Mike Ault's thoughts on various topics, Oracle related and not. Note: I reserve the right to delete comments that are not contributing to the overall theme of the BLOG or are insulting or demeaning to anyone. The posts on this blog are provided “as is” with no warranties and confer no rights. The opinions expressed on this site are mine and mine alone, and do not necessarily represent those of my employer.

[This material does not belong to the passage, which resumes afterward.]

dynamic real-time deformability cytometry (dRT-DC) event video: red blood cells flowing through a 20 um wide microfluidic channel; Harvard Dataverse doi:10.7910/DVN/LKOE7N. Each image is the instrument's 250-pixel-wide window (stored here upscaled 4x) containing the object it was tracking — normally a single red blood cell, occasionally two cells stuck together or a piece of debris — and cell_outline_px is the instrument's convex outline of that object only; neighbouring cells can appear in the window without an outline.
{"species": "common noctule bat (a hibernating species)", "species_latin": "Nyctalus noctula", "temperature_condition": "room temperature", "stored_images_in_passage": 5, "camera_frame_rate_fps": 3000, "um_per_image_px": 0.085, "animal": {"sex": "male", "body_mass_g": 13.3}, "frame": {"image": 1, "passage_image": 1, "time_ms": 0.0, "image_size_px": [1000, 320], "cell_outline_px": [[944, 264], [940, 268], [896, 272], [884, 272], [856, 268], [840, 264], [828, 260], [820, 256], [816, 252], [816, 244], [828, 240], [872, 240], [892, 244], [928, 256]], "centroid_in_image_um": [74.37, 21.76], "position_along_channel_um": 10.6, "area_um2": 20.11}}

Thursday, December 04, 2008

Happy Holiday Shopping - Not!

Recently, due to the dramatic increase in the number of online shoppers and unplanned for peaks in attempted access/logins, several major retail websites have experienced anything from dramatic slowdowns to out and out failure. Of note are the recent problems at the Sears and Dr. Pepper websites.

Sears and Others:
http://money.cnn.com/2008/11/28/technology/bc.apfn.tec.holidayshop.ap/index.htm
http://tasquatch-sentinelling.blogspot.com/2008/11/blog-post_7519.html

Dr. Pepper:
http://www.bizjournals.com/atlanta/stories/2008/12/01/daily45.html

In order to understand what is happening you must understand what occurs when a user attempts to access a website, let alone when they attempt a complex transaction. When a user logs in to a website the user identification must be validated from a database using several database queries. For example: Is the user ID valid? Is the password correct? Has the password expired? What type of user is this? etc. It is even worse if the user has to create a login and password as well as enter other data such as address or credit data. All of this transactional traffic causes a flurry of underlying IO subsystem activity and web traffic across the networks. And of course all of this is magnified when actual query and sales transactions are also being performed.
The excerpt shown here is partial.